(SUPPLIED ENTRIES)

□ □ □ □ □ □ □

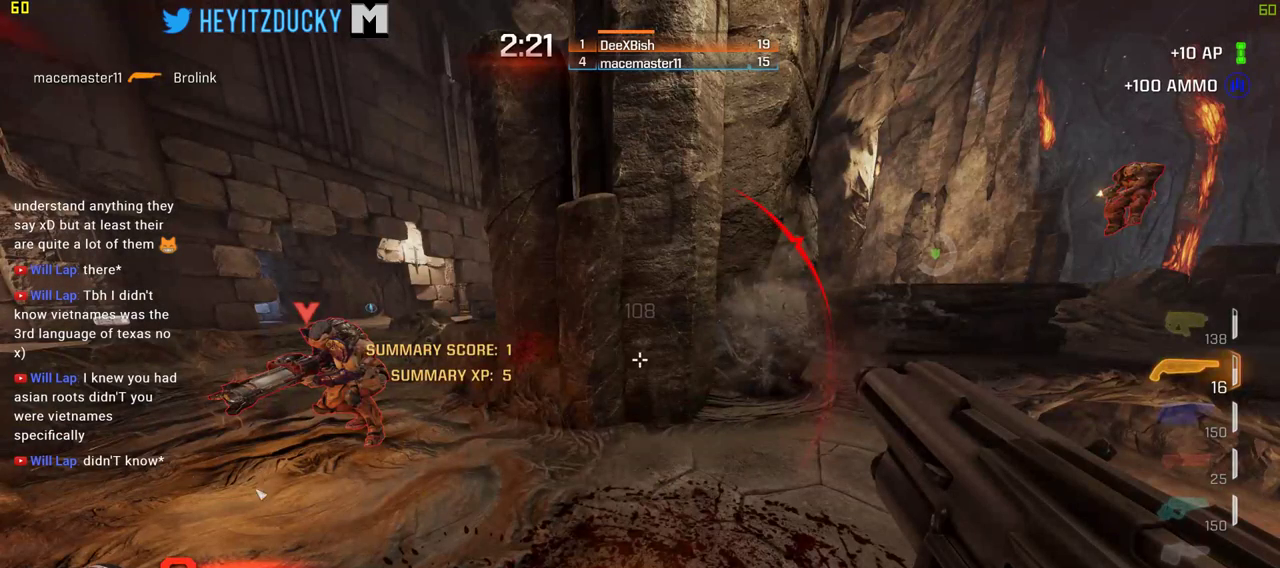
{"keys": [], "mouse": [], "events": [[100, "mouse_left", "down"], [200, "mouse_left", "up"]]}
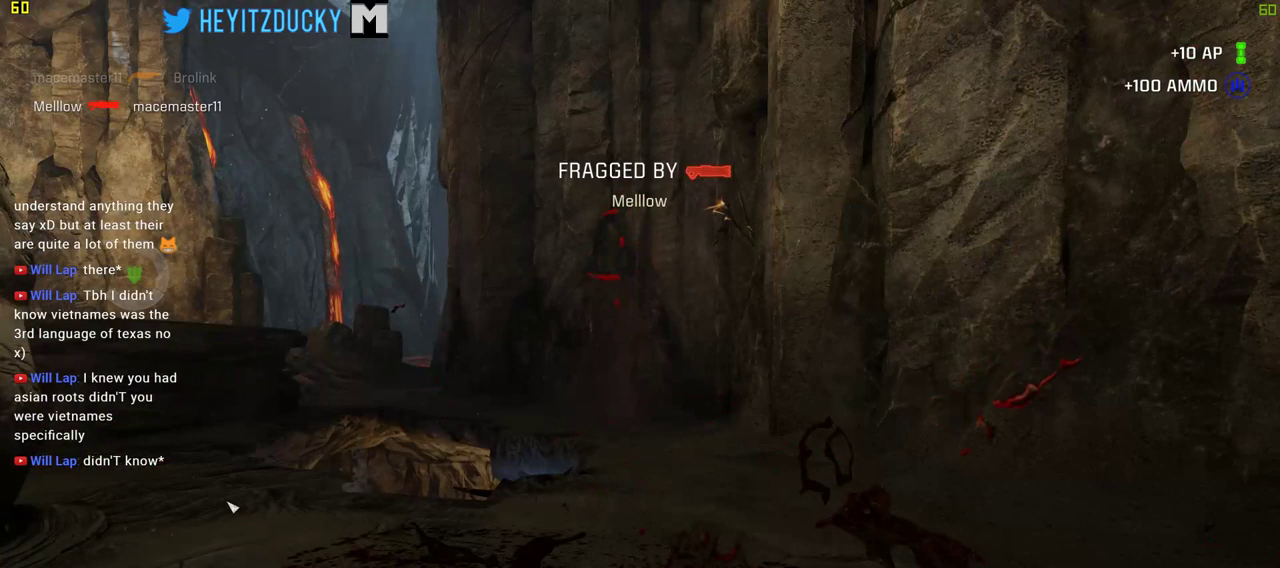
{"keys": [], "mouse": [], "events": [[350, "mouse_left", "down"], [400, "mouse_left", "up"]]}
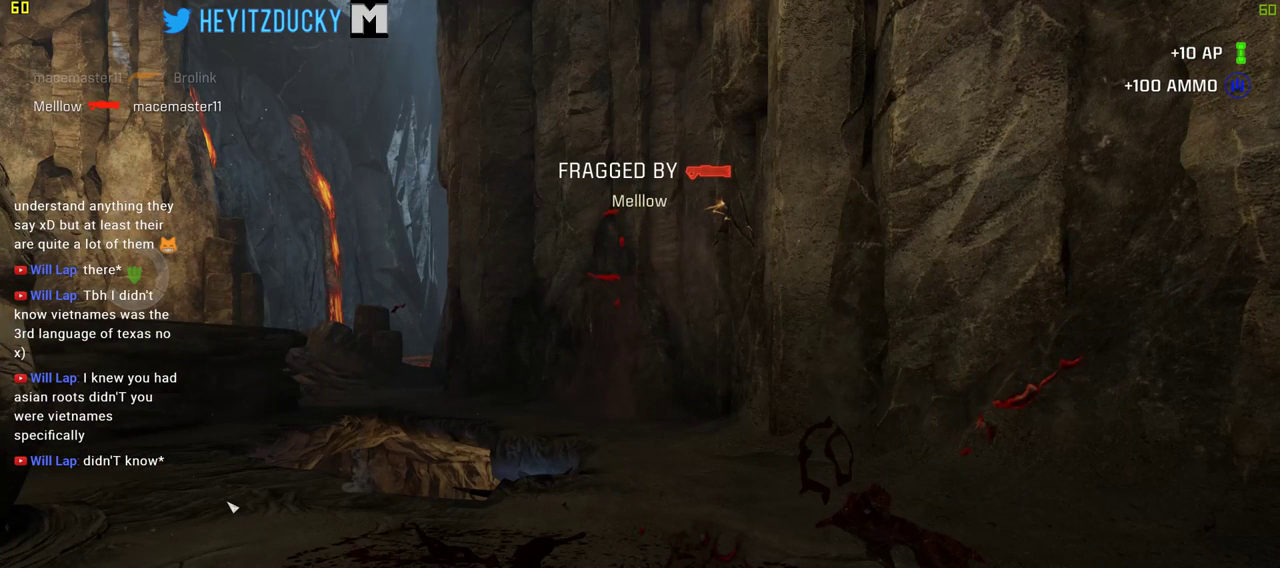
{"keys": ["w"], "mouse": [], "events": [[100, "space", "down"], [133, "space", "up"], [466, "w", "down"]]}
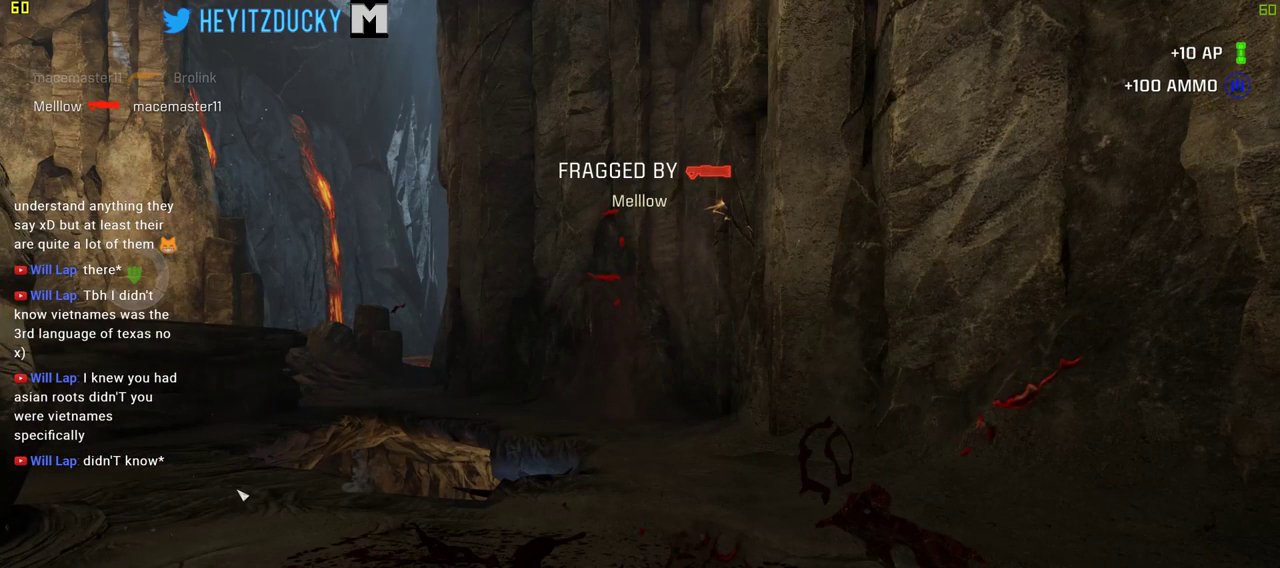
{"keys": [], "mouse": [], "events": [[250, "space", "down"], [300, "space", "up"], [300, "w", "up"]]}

□ □ □ □ □ □ □

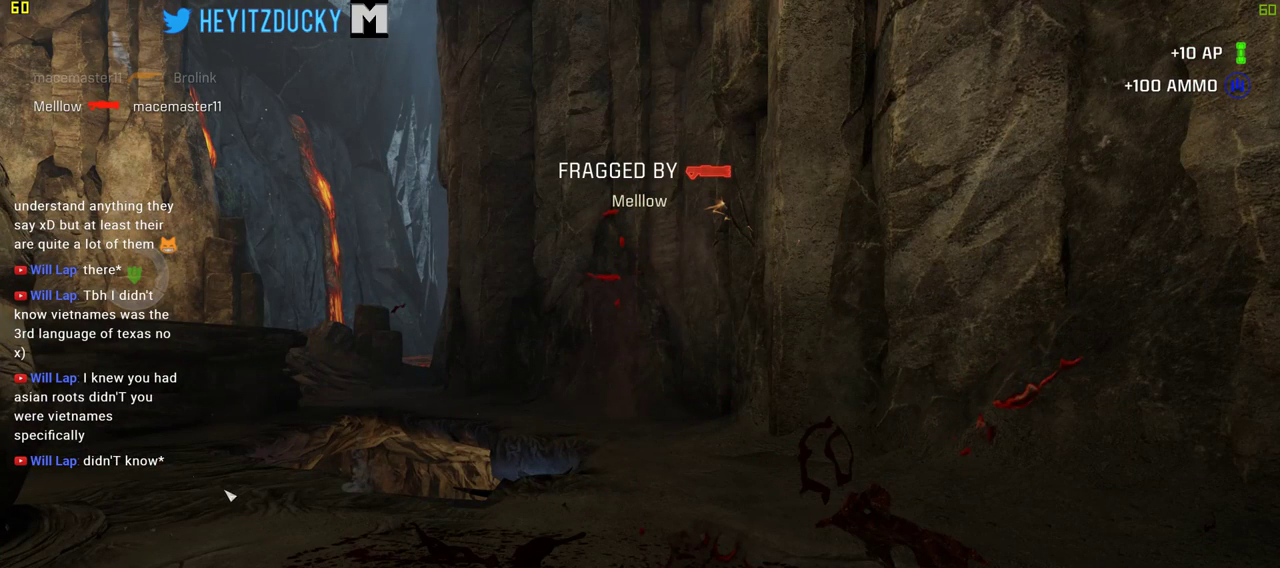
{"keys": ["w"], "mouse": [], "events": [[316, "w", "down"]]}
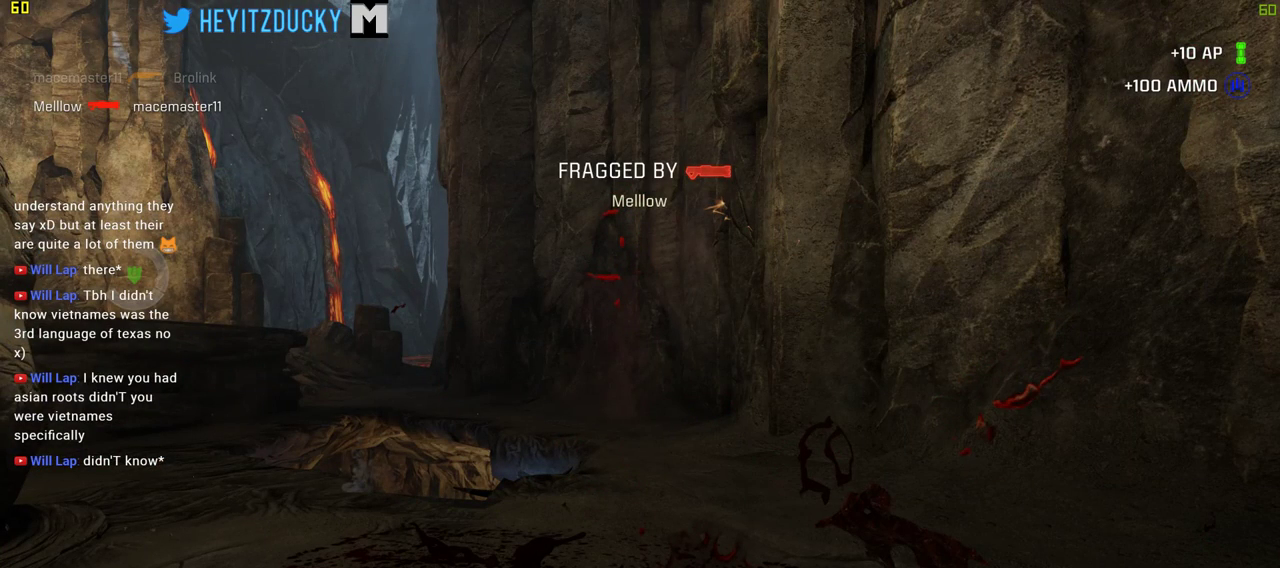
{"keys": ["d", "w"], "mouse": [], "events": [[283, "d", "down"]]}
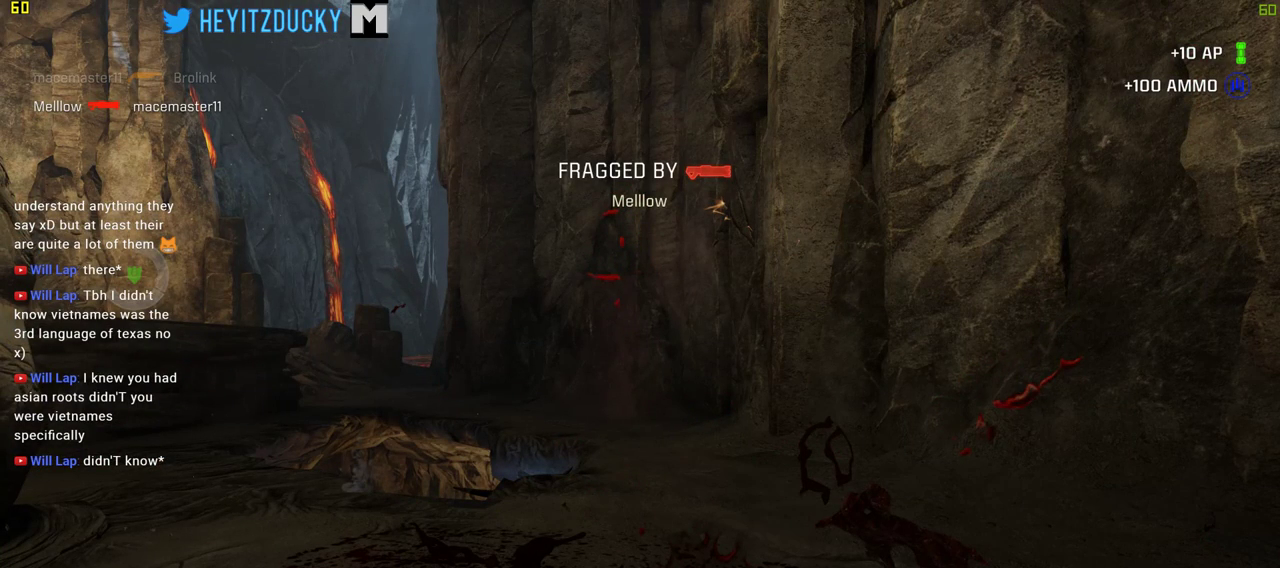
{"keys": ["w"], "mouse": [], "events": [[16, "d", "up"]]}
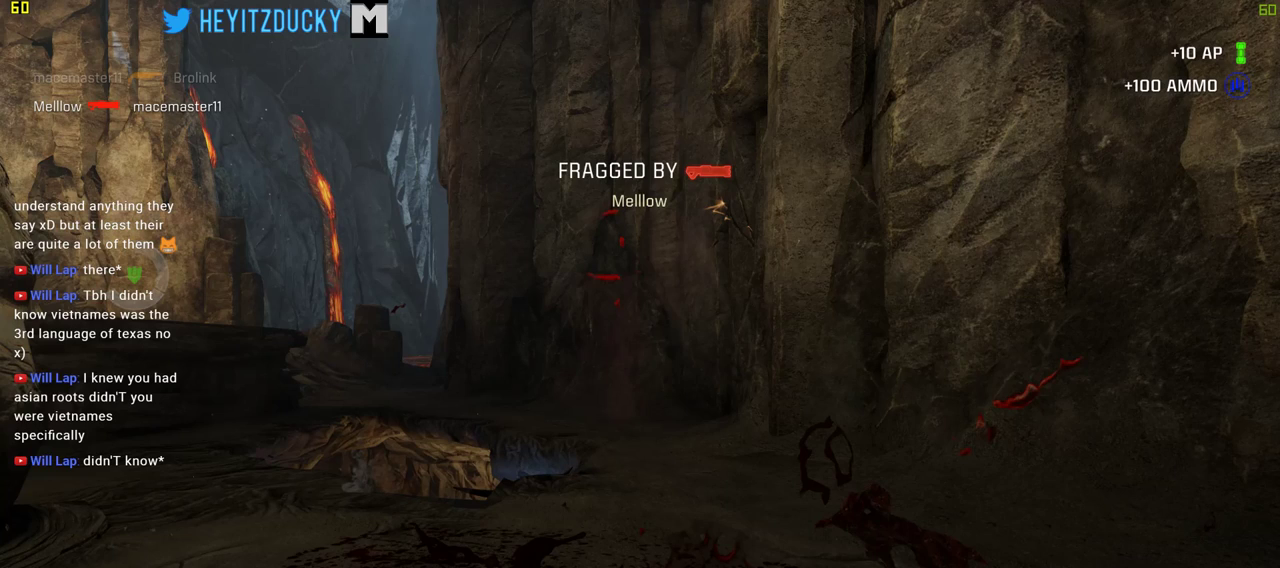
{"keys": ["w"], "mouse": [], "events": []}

□ □ □ □ □ □ □

(YOUR INSTRUCTIONS)
The string "space" may appear on lines of the data above; give the number of those lines and nothing more.

(WRITTEN RESPONSE)
2